* _What the task requires_: Convert the items below into a JSON list of strings, one string per line and no blank lines. Start with the first line and go through the line with "40: (691, 684)".
═════ Record set
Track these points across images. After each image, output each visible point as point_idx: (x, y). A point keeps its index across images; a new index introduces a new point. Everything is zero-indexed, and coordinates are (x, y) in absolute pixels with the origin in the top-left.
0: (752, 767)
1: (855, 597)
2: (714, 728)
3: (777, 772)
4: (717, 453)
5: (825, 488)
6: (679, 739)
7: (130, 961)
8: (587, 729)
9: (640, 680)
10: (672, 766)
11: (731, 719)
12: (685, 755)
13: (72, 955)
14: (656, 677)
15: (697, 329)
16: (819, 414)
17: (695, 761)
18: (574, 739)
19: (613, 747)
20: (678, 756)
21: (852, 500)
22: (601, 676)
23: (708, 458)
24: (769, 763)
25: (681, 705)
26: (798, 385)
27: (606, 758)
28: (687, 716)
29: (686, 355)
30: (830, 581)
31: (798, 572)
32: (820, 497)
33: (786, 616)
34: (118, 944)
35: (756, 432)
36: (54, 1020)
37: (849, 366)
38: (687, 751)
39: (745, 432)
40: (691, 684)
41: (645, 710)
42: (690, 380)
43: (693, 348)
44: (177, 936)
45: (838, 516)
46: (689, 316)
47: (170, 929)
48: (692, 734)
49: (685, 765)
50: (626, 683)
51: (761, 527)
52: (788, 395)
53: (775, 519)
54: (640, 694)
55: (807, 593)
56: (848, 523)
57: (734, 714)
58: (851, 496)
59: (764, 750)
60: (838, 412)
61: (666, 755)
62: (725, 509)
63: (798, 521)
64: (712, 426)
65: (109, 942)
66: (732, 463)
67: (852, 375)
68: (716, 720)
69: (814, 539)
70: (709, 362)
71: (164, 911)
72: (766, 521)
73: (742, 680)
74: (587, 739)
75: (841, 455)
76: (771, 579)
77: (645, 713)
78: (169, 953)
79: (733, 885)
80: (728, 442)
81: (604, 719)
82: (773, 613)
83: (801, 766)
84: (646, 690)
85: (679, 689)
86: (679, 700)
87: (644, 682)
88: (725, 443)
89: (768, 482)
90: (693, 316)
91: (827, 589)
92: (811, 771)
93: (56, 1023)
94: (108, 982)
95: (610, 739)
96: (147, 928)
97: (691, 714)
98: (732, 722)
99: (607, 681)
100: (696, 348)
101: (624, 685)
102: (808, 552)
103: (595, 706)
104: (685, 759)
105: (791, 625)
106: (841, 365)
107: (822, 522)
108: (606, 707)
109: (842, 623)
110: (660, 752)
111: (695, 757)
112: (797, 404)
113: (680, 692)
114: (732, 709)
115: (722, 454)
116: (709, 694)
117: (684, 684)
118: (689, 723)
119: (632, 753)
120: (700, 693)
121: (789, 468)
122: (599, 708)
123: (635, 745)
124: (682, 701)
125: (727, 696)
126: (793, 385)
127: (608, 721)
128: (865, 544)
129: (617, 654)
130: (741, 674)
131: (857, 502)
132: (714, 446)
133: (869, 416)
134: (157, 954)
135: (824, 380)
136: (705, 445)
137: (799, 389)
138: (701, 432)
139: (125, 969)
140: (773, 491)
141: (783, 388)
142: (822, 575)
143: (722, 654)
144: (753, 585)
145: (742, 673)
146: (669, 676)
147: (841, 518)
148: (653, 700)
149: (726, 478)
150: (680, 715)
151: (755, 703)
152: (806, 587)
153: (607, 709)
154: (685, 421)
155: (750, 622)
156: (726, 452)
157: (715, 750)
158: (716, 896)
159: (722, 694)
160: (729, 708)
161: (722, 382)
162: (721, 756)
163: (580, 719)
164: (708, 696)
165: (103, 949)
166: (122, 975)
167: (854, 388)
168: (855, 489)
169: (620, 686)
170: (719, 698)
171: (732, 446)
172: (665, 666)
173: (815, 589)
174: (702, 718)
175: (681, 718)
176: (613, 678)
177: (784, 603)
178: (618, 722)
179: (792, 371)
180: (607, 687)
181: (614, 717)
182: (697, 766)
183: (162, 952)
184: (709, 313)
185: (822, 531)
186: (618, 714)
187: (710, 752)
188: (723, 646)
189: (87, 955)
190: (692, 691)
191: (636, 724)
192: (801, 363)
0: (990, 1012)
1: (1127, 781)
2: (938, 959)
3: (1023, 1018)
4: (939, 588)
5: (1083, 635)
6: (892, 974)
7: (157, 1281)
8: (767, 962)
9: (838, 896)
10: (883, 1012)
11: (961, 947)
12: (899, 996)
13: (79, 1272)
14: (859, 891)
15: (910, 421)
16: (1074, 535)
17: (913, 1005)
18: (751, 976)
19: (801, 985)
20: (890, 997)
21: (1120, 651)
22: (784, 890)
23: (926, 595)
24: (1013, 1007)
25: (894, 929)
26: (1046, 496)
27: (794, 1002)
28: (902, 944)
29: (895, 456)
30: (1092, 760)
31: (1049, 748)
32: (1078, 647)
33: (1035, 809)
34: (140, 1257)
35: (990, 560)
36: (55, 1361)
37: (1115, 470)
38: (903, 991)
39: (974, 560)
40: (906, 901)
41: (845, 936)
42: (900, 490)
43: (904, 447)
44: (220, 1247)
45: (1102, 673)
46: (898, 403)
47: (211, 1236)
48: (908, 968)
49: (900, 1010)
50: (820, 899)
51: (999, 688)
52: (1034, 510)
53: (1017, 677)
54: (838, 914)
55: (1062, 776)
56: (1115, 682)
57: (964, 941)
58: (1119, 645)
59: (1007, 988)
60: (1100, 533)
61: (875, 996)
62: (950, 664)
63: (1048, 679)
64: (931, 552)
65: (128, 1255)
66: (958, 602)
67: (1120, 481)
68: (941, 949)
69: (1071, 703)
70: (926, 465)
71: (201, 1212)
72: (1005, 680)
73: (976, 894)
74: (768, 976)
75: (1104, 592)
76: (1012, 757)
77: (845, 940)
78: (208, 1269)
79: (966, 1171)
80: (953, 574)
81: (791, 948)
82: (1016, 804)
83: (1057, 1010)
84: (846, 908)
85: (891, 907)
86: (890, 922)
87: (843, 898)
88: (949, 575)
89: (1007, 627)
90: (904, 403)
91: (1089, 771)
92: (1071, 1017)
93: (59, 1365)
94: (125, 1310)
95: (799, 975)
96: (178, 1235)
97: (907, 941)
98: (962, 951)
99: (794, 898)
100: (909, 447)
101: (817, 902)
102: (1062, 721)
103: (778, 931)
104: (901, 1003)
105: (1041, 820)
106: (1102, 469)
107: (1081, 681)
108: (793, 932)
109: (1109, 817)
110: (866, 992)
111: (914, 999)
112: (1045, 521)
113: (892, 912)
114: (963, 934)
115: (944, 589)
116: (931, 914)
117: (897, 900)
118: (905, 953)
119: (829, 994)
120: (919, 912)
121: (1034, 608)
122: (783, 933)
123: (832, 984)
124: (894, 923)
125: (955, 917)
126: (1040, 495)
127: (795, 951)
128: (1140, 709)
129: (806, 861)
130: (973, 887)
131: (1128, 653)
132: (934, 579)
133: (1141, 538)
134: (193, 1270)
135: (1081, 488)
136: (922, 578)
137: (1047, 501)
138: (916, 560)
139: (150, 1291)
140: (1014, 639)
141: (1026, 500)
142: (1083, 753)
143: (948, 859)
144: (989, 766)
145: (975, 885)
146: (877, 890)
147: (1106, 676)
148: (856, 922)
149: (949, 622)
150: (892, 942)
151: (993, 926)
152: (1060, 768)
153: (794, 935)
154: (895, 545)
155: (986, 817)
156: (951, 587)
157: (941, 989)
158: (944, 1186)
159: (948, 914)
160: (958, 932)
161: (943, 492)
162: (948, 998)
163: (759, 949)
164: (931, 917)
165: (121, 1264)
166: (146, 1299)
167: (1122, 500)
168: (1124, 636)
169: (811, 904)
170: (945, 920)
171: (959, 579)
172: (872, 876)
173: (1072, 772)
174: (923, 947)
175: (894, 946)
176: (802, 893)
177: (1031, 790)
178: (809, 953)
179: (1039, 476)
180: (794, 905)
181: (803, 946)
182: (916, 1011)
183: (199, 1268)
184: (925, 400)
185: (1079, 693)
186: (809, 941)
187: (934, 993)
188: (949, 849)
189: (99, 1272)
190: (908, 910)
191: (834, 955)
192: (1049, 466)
══════════
* _Solution_:
[
  "Track these points across images. After each image, output each visible point as point_idx: (x, y). A point keeps its index across images; a new index introduces a new point. Everything is zero-indexed, and coordinates are (x, y) in absolute pixels with the origin in the top-left.",
  "0: (752, 767)",
  "1: (855, 597)",
  "2: (714, 728)",
  "3: (777, 772)",
  "4: (717, 453)",
  "5: (825, 488)",
  "6: (679, 739)",
  "7: (130, 961)",
  "8: (587, 729)",
  "9: (640, 680)",
  "10: (672, 766)",
  "11: (731, 719)",
  "12: (685, 755)",
  "13: (72, 955)",
  "14: (656, 677)",
  "15: (697, 329)",
  "16: (819, 414)",
  "17: (695, 761)",
  "18: (574, 739)",
  "19: (613, 747)",
  "20: (678, 756)",
  "21: (852, 500)",
  "22: (601, 676)",
  "23: (708, 458)",
  "24: (769, 763)",
  "25: (681, 705)",
  "26: (798, 385)",
  "27: (606, 758)",
  "28: (687, 716)",
  "29: (686, 355)",
  "30: (830, 581)",
  "31: (798, 572)",
  "32: (820, 497)",
  "33: (786, 616)",
  "34: (118, 944)",
  "35: (756, 432)",
  "36: (54, 1020)",
  "37: (849, 366)",
  "38: (687, 751)",
  "39: (745, 432)",
  "40: (691, 684)"
]